From: Tadziu Hoffmann
Subject: Re: [Groff] Draft paper: "Writing Effective Manual Pages"
Date: Mon, 10 Aug 2009 19:17:57 +0200
User-agent: Mutt/1.5.17 (2007-11-01)

I don't necessarily agree with the "1 point smaller" (and I'd use
Courier Bold), but otherwise Clarke's suggestion is definitely
the best way to go, namely to use macros "C", "CR", CB", "CI",
etc. in analogy to the "B" and "I" (and combinations) macros
already available in man.  Unfortunately, this only works if you
know that the target system has these macros available.  A more
portable solution would be to define the macros in the manpage,
but that kind of defeats the purpose of having a standard "man"
macro package.  I would definitely avoid explicitly doing the markup
with "\f" escapes, this makes the manpage code far less readable.
(Better include the macros, then.)

(As an added bonus, these macros can map hyphen and minus both
to minus, making everything appear "ASCII-teletype-like", so you
wouldn't have to worry about typing "\-" vs. "-".)
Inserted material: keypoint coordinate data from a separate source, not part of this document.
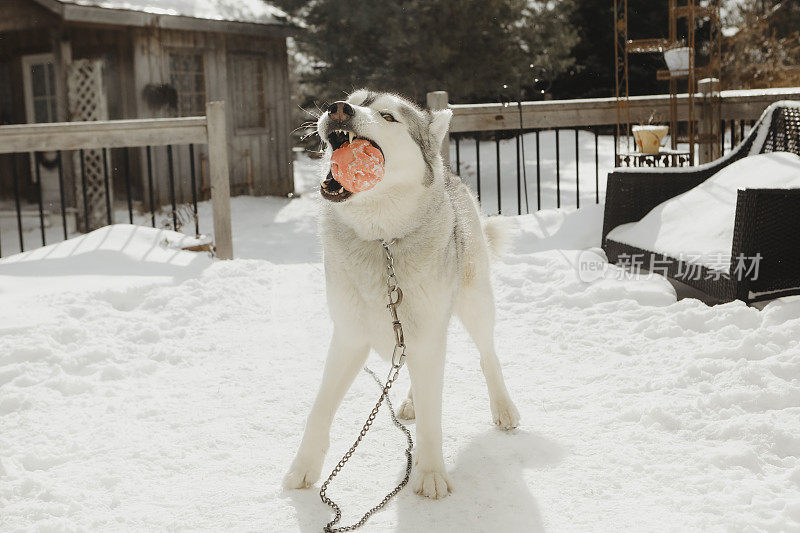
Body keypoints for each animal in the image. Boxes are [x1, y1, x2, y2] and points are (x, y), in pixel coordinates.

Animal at [284, 88, 520, 498]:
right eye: (352, 99)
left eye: (388, 116)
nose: (338, 109)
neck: (383, 241)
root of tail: (451, 174)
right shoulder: (349, 338)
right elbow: (320, 410)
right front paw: (304, 468)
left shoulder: (426, 337)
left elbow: (431, 420)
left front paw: (431, 474)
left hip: (475, 304)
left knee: (488, 356)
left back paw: (503, 408)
If this is not an option, I'd side with Ted, namely to use a
format such as "\-\-dump-strings".  Using "minus" as option-prefix
instead of hyphen is good, because some programs use options
prefixed by "plus", and this looks bad if paired with "hyphen"
instead of "minus".  (I don't think the two minus signs are
too close together, but that's obviously a matter of taste.